Tahun ini identik dengan tahun begal. Ada “Begal jalanan” yang merampok kendaraan orang lain berbekal sebilah samurai atau senpi rakitan. Perilakunya sangat sadis. Yang tidak melawan saja dibacok atau ditembak, apalagi kalau coba-coba berteriak sambil pasang jurus “Boboi Boy Halilintar”, pastiah langsung ditebas atau dieksekusi oleh mereka. Fenomena begal jalanan ini lalu melahirkan Begal ala baru.
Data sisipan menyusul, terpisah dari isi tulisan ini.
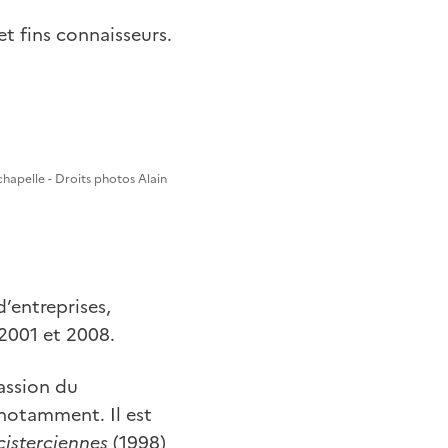
et fins connaisseurs.
chapelle - Droits photos Alain
d’entreprises,
 2001 et 2008.
assion du
e notamment. Il est
cisterciennes
(1998)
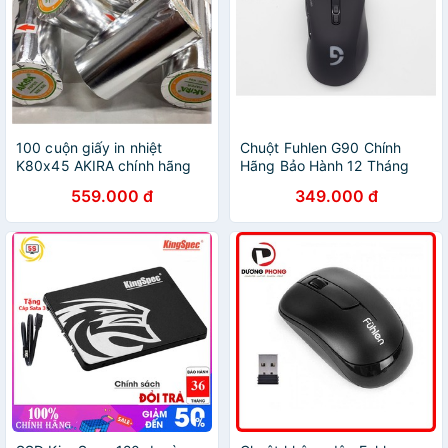
100 cuộn giấy in nhiệt
Chuột Fuhlen G90 Chính
K80x45 AKIRA chính hãng
Hãng Bảo Hành 12 Tháng
559.000 đ
349.000 đ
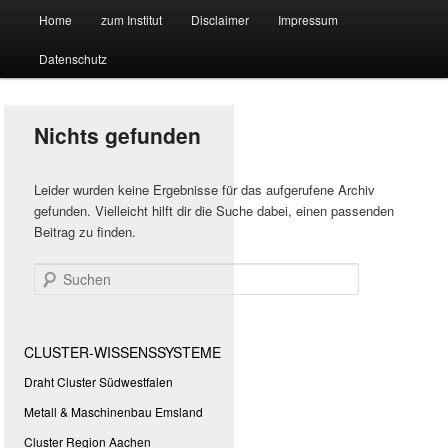
Hauptmenü
Forschungssuchmaschine und Technologieradar
Home
zum Institut
Disclaimer
Impressum
Zum
Zum
Datenschutz
primären
sekundären
Suchmaschine Forschung und
Inhalt
Inhalt
Technologie
Nichts gefunden
springen
springen
Leider wurden keine Ergebnisse für das aufgerufene Archiv
gefunden. Vielleicht hilft dir die Suche dabei, einen passenden
Beitrag zu finden.
Suchen
CLUSTER-WISSENSSYSTEME
Draht Cluster Südwestfalen
Metall & Maschinenbau Emsland
Cluster Region Aachen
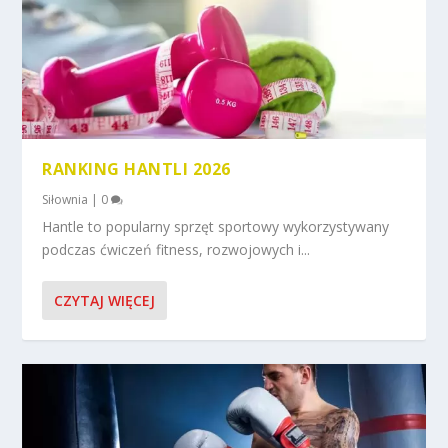
RANKING HANTLI 2026
Siłownia
|
0
Hantle to popularny sprzęt sportowy wykorzystywany
podczas ćwiczeń fitness, rozwojowych i...
CZYTAJ WIĘCEJ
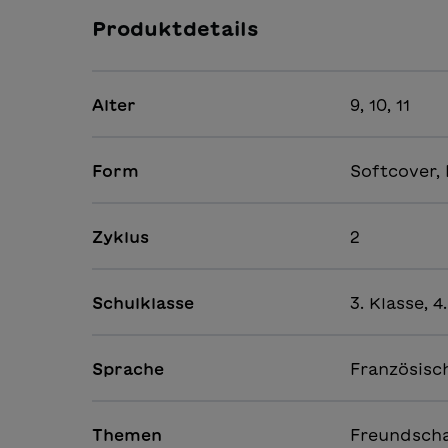
Produktdetails
Alter
9, 10, 11
Form
Softcover, 
Zyklus
2
Schulklasse
3. Klasse, 4
Sprache
Französisch
Themen
Freundscha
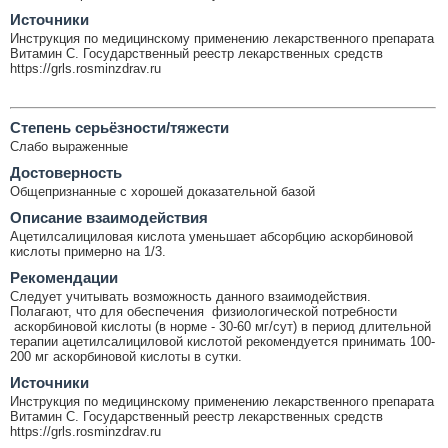
Источники
Инструкция по медицинскому применению лекарственного препарата
Витамин C. Государственный реестр лекарственных средств
https://grls.rosminzdrav.ru
Cтепень серьёзности/тяжести
Слабо выраженные
Достоверность
Общепризнанные с хорошей доказательной базой
Описание взаимодействия
Ацетилсалициловая кислота уменьшает абсорбцию аскорбиновой
кислоты примерно на 1/3.
Рекомендации
Следует учитывать возможность данного взаимодействия.
Полагают, что для обеспечения физиологической потребности
аскорбиновой кислоты (в норме - 30-60 мг/сут) в период длительной
терапии ацетилсалициловой кислотой рекомендуется принимать 100-
200 мг аскорбиновой кислоты в сутки.
Источники
Инструкция по медицинскому применению лекарственного препарата
Витамин C. Государственный реестр лекарственных средств
https://grls.rosminzdrav.ru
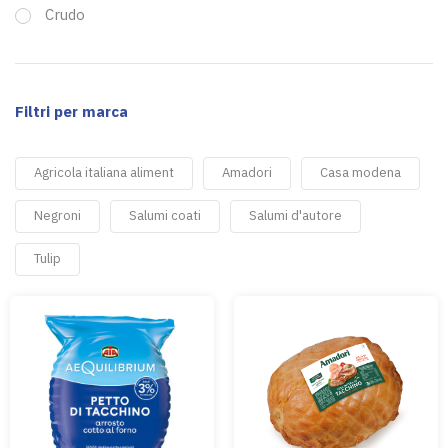
Crudo
Filtri per marca
Agricola italiana aliment
Amadori
Casa modena
Negroni
Salumi coati
Salumi d'autore
Tulip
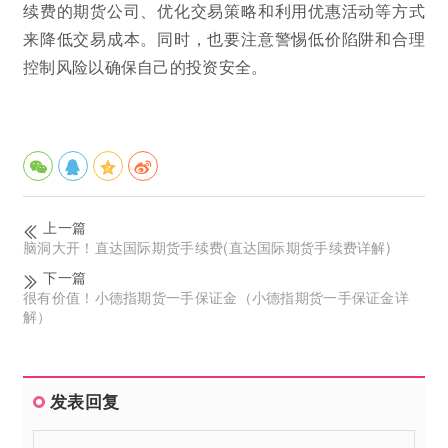
续费的期货公司、优化交易策略和利用优惠活动等方式
来降低交易成本。同时，也要注意警惕低价陷阱和合理
控制风险以确保自己的投资安全。
上一篇
脑洞大开！直达国际期货手续费(直达国际期货手续费详解)
下一篇
很有价值！小德指期货一手保证金（小德指期货一手保证金详
解）
发表回复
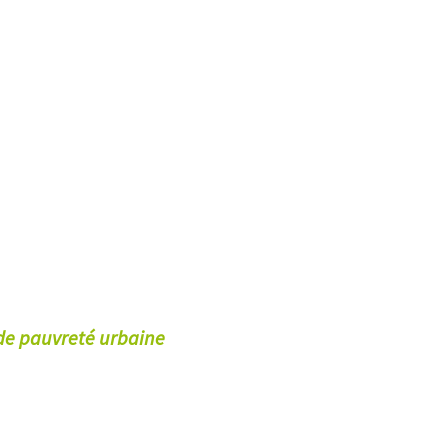
de pauvreté urbaine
Mereka yang resah dengan ulah mereka, tanpa harus mengadakan kongres Bali atau Ancol, lalu kompak membuat “Begal jalanan tandingan”. Kata-kata “maaf” dan “ampunan” disimpan. Atau sudah habis? Lalu tanpa kenal ampun para begal tandingan ini mulai main sikat, main bogem dan main bakar terhadap orang-orang yang terdeteksi sebagai begal jalanan. Amarah diluapkan. Keseimbangan baru terjadi. Korban begal jalanan berjatuhan diimbangi oleh para tersangka yang juga bertumbangan oleh timah panas petugas atau senjata tradisional massa Begal jalanan tandingan yang menumpahkan amarah. Mengerikan sekaligus memprihatinkan.
Namun yang tak kalah membuat kita bergidik, ternyata tahun ini juga melahirkan begal yang lain. Orang bilang sebutan bakunya “Dana Siluman” tetapi saya lebih suka menyebutnya “Begal Anggaran”. Konon pelakunya melibatkan dua pihak sekaligus, lembaga Yudikatif dan Eksekutif. Namun keduanya sama-sama mengaku benar dan menuding yang lain bohong. Padahal keduanya menurut saya sama-sama khilaf dan sama-sama curang, kecuali pengadilan sudah membuktikan kalau salah satunya curang dan yang lain dicurangi. Tapi faktanya belum, kan? Lalu buat apa satu dari mereka dipuja-puji?
Yang tak kalah heboh tentu adanya “Begal Hukum”. Pemain utamanya mereka yang mengaku penegak hukum. Bingung menentukan siapa protagonis dan antagonis di antara mereka yang berseteru. KPK-kah protagonis itu? Atau Institusi Polri?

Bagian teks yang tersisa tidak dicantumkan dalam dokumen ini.